Location of Firing Train Components in a QUICKSTRIKE Mine Mk 63

·         The TDD’s battery provides electrical energy to power the TDD as it senses underwater stimuli from vessels in the vicinity following a safety time delay.  The battery also provides the energy to charge the TDD’s firing capacitors.  A new generation of lithium batteries is being fielded soon which will provide higher energy densities, increased reliability, and extraordinarily long shelf life.

·         The electric detonator is located within the closed end of the mine’s booster.  It typically consists of fine nichrome heating wire surrounded by a small quantity of very sensitive explosive material.  When the TDD initiates a mine explosion, the TDD’s capacitors discharge and the resulting current heats the wire to the point of exploding the detonator.  This electric detonator is much too small to ignite the mine’s main charge directly.  A simple analogy would be trying to light a log on fire with a common match, which would be difficult at best.  But, by lighting some newspapers with the match, the newspapers ignite some kindling, which is then able to ignite the log because of the kindling’s increased burn intensity and longevity.  In a mine, the electric detonator serves as the match, an explosive relay and fixed/rotated explosive leads in the arming device serve as the newspapers, a booster serves as the kindling, and the mine’s main charge signifies the log.  Utilizing a chain such as this is also important to ensuring ordnance insensitivity and safety.

·         The explosive relay fits into a cavity in the base of the arming device.  When the electric detonator in the booster fires, it sympathetically detonates the explosive relay, which serves to amplify the available explosive energy.  This increased energy is then passed to the fixed explosive lead within the arming device.  The fixed explosive lead then ignites the rotated lead, made possible only because these two leads have been pre-aligned via the arming sequence 

·         The booster accepts the explosive wave from the rotated lead, greatly amplifies its intensity, and transfers this increased explosive energy directly to the mine’s main charge.

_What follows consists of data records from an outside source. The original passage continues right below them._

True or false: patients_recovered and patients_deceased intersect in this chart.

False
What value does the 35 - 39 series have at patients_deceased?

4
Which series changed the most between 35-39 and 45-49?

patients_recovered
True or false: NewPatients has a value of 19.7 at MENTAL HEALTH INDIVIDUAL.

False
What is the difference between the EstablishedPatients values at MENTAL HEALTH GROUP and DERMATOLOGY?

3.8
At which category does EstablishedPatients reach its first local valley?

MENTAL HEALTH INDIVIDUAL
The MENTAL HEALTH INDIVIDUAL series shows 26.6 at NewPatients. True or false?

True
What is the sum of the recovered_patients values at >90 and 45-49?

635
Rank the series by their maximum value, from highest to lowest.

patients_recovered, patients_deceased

The QUICKSTRIKE Mine Mk 63’s stairstep ignition sequence is illustrated in the simplified flow chart below.  Of course, this entire process is almost instantaneous in actual practice within the mine.  Most important, mine detonation cannot occur if the arming device is in the “safe” position, which keeps its internal explosive leads out of alignment.  This provides for enhanced safety for both minemen and aircrew alike throughout the mine’s stockpile-to-target sequence.


Firing Train Sequence of Events for QUICKSTRIKE Mine Mk 63

There are small variations to the above explanation, but the basic idea is sound for all mines. Bottom line: the functions, locations, and nomenclatures for the various components mentioned in the preceding paragraphs may change somewhat from mine to mine, but their safety interrupts, operation, and relevance in the firing train remain very similar.